WORK TO BE COMPLETED: Print all the data, keeping every line exactly as it is.
---- RECORDS SHOWN
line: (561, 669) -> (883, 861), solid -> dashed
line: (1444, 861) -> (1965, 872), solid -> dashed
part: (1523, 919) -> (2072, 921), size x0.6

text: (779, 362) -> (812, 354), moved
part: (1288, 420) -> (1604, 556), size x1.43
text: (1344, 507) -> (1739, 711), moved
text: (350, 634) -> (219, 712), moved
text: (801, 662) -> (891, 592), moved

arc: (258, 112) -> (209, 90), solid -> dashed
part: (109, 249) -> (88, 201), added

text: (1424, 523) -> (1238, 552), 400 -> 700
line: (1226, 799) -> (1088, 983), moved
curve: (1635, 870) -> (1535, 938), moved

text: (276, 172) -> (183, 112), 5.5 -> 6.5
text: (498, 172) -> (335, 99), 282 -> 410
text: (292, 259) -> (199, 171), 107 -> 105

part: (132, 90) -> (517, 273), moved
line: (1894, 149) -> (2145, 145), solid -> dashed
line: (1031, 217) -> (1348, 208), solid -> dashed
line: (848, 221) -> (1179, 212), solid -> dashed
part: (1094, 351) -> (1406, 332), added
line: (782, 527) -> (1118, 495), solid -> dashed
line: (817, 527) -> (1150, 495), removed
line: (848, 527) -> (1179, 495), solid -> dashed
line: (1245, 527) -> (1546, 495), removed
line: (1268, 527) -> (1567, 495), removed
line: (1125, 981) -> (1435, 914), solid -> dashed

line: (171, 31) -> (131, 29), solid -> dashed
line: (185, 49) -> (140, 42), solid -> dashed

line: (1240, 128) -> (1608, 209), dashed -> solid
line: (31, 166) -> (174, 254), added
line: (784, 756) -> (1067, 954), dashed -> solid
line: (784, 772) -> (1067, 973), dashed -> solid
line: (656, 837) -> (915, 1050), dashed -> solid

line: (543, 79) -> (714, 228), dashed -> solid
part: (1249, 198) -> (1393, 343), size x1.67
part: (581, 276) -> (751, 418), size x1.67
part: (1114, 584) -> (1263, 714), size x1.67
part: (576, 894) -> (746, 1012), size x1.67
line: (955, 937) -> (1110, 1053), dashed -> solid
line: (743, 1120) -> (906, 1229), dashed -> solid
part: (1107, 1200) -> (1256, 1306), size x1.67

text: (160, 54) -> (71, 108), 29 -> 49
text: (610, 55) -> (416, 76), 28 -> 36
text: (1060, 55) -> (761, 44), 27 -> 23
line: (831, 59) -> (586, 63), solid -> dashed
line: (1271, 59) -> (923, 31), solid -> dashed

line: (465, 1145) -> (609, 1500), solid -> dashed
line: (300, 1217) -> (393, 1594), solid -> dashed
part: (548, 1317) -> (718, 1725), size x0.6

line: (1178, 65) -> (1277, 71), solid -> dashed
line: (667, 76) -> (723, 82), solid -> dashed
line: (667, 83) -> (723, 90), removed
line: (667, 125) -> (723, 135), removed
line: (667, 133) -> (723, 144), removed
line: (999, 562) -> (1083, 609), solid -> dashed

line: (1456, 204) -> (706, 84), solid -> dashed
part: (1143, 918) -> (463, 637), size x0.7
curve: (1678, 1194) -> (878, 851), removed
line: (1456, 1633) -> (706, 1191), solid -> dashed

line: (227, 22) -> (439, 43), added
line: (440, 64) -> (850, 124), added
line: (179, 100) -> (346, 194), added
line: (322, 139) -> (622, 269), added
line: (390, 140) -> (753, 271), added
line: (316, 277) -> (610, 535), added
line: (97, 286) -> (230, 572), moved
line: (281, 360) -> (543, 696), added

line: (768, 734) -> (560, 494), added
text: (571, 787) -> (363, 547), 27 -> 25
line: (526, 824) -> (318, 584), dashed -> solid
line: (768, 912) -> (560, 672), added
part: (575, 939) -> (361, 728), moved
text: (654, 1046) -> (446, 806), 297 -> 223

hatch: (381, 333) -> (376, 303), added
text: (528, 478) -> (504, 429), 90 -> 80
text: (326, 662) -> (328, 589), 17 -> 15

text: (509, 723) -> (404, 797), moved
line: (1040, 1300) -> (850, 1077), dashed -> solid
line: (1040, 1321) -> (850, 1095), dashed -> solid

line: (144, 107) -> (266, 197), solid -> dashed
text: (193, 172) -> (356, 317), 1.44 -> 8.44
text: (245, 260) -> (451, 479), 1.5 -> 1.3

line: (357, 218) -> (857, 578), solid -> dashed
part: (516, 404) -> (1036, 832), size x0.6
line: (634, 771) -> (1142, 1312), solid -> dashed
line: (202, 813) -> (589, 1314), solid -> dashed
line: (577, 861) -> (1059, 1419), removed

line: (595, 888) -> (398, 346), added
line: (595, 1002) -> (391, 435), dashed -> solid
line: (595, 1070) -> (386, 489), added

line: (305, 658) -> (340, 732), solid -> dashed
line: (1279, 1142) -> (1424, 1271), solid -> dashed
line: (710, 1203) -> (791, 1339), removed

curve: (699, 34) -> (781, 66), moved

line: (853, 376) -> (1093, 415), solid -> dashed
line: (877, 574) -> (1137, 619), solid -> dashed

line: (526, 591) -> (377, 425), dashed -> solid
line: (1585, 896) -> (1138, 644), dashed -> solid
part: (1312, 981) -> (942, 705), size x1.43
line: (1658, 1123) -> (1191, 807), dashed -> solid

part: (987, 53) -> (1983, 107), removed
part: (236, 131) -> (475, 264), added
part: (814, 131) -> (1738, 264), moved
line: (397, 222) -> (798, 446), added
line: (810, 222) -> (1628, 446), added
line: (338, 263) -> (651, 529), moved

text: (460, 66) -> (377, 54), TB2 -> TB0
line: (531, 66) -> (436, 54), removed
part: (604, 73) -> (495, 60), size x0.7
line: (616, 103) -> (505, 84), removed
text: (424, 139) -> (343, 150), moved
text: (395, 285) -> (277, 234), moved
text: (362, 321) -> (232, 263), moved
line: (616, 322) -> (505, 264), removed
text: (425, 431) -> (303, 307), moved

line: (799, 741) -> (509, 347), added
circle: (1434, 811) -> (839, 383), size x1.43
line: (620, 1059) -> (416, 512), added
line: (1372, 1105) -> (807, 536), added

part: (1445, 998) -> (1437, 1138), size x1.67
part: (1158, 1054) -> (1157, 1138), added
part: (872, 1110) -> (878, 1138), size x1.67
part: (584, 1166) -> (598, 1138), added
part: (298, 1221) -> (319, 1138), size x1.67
--------
RESULT:
line: (561, 669) -> (883, 861), solid -> dashed
line: (1444, 861) -> (1965, 872), solid -> dashed
part: (1523, 919) -> (2072, 921), size x0.6

text: (779, 362) -> (812, 354), moved
part: (1288, 420) -> (1604, 556), size x1.43
text: (1344, 507) -> (1739, 711), moved
text: (350, 634) -> (219, 712), moved
text: (801, 662) -> (891, 592), moved

arc: (258, 112) -> (209, 90), solid -> dashed
part: (109, 249) -> (88, 201), added

text: (1424, 523) -> (1238, 552), 400 -> 700
line: (1226, 799) -> (1088, 983), moved
curve: (1635, 870) -> (1535, 938), moved

text: (276, 172) -> (183, 112), 5.5 -> 6.5
text: (498, 172) -> (335, 99), 282 -> 410
text: (292, 259) -> (199, 171), 107 -> 105

part: (132, 90) -> (517, 273), moved
line: (1894, 149) -> (2145, 145), solid -> dashed
line: (1031, 217) -> (1348, 208), solid -> dashed
line: (848, 221) -> (1179, 212), solid -> dashed
part: (1094, 351) -> (1406, 332), added
line: (782, 527) -> (1118, 495), solid -> dashed
line: (817, 527) -> (1150, 495), removed
line: (848, 527) -> (1179, 495), solid -> dashed
line: (1245, 527) -> (1546, 495), removed
line: (1268, 527) -> (1567, 495), removed
line: (1125, 981) -> (1435, 914), solid -> dashed

line: (171, 31) -> (131, 29), solid -> dashed
line: (185, 49) -> (140, 42), solid -> dashed

line: (1240, 128) -> (1608, 209), dashed -> solid
line: (31, 166) -> (174, 254), added
line: (784, 756) -> (1067, 954), dashed -> solid
line: (784, 772) -> (1067, 973), dashed -> solid
line: (656, 837) -> (915, 1050), dashed -> solid

line: (543, 79) -> (714, 228), dashed -> solid
part: (1249, 198) -> (1393, 343), size x1.67
part: (581, 276) -> (751, 418), size x1.67
part: (1114, 584) -> (1263, 714), size x1.67
part: (576, 894) -> (746, 1012), size x1.67
line: (955, 937) -> (1110, 1053), dashed -> solid
line: (743, 1120) -> (906, 1229), dashed -> solid
part: (1107, 1200) -> (1256, 1306), size x1.67

text: (160, 54) -> (71, 108), 29 -> 49
text: (610, 55) -> (416, 76), 28 -> 36
text: (1060, 55) -> (761, 44), 27 -> 23
line: (831, 59) -> (586, 63), solid -> dashed
line: (1271, 59) -> (923, 31), solid -> dashed

line: (465, 1145) -> (609, 1500), solid -> dashed
line: (300, 1217) -> (393, 1594), solid -> dashed
part: (548, 1317) -> (718, 1725), size x0.6

line: (1178, 65) -> (1277, 71), solid -> dashed
line: (667, 76) -> (723, 82), solid -> dashed
line: (667, 83) -> (723, 90), removed
line: (667, 125) -> (723, 135), removed
line: (667, 133) -> (723, 144), removed
line: (999, 562) -> (1083, 609), solid -> dashed

line: (1456, 204) -> (706, 84), solid -> dashed
part: (1143, 918) -> (463, 637), size x0.7
curve: (1678, 1194) -> (878, 851), removed
line: (1456, 1633) -> (706, 1191), solid -> dashed

line: (227, 22) -> (439, 43), added
line: (440, 64) -> (850, 124), added
line: (179, 100) -> (346, 194), added
line: (322, 139) -> (622, 269), added
line: (390, 140) -> (753, 271), added
line: (316, 277) -> (610, 535), added
line: (97, 286) -> (230, 572), moved
line: (281, 360) -> (543, 696), added

line: (768, 734) -> (560, 494), added
text: (571, 787) -> (363, 547), 27 -> 25
line: (526, 824) -> (318, 584), dashed -> solid
line: (768, 912) -> (560, 672), added
part: (575, 939) -> (361, 728), moved
text: (654, 1046) -> (446, 806), 297 -> 223

hatch: (381, 333) -> (376, 303), added
text: (528, 478) -> (504, 429), 90 -> 80
text: (326, 662) -> (328, 589), 17 -> 15

text: (509, 723) -> (404, 797), moved
line: (1040, 1300) -> (850, 1077), dashed -> solid
line: (1040, 1321) -> (850, 1095), dashed -> solid

line: (144, 107) -> (266, 197), solid -> dashed
text: (193, 172) -> (356, 317), 1.44 -> 8.44
text: (245, 260) -> (451, 479), 1.5 -> 1.3

line: (357, 218) -> (857, 578), solid -> dashed
part: (516, 404) -> (1036, 832), size x0.6
line: (634, 771) -> (1142, 1312), solid -> dashed
line: (202, 813) -> (589, 1314), solid -> dashed
line: (577, 861) -> (1059, 1419), removed

line: (595, 888) -> (398, 346), added
line: (595, 1002) -> (391, 435), dashed -> solid
line: (595, 1070) -> (386, 489), added

line: (305, 658) -> (340, 732), solid -> dashed
line: (1279, 1142) -> (1424, 1271), solid -> dashed
line: (710, 1203) -> (791, 1339), removed

curve: (699, 34) -> (781, 66), moved

line: (853, 376) -> (1093, 415), solid -> dashed
line: (877, 574) -> (1137, 619), solid -> dashed

line: (526, 591) -> (377, 425), dashed -> solid
line: (1585, 896) -> (1138, 644), dashed -> solid
part: (1312, 981) -> (942, 705), size x1.43
line: (1658, 1123) -> (1191, 807), dashed -> solid

part: (987, 53) -> (1983, 107), removed
part: (236, 131) -> (475, 264), added
part: (814, 131) -> (1738, 264), moved
line: (397, 222) -> (798, 446), added
line: (810, 222) -> (1628, 446), added
line: (338, 263) -> (651, 529), moved

text: (460, 66) -> (377, 54), TB2 -> TB0
line: (531, 66) -> (436, 54), removed
part: (604, 73) -> (495, 60), size x0.7
line: (616, 103) -> (505, 84), removed
text: (424, 139) -> (343, 150), moved
text: (395, 285) -> (277, 234), moved
text: (362, 321) -> (232, 263), moved
line: (616, 322) -> (505, 264), removed
text: (425, 431) -> (303, 307), moved

line: (799, 741) -> (509, 347), added
circle: (1434, 811) -> (839, 383), size x1.43
line: (620, 1059) -> (416, 512), added
line: (1372, 1105) -> (807, 536), added

part: (1445, 998) -> (1437, 1138), size x1.67
part: (1158, 1054) -> (1157, 1138), added
part: (872, 1110) -> (878, 1138), size x1.67
part: (584, 1166) -> (598, 1138), added
part: (298, 1221) -> (319, 1138), size x1.67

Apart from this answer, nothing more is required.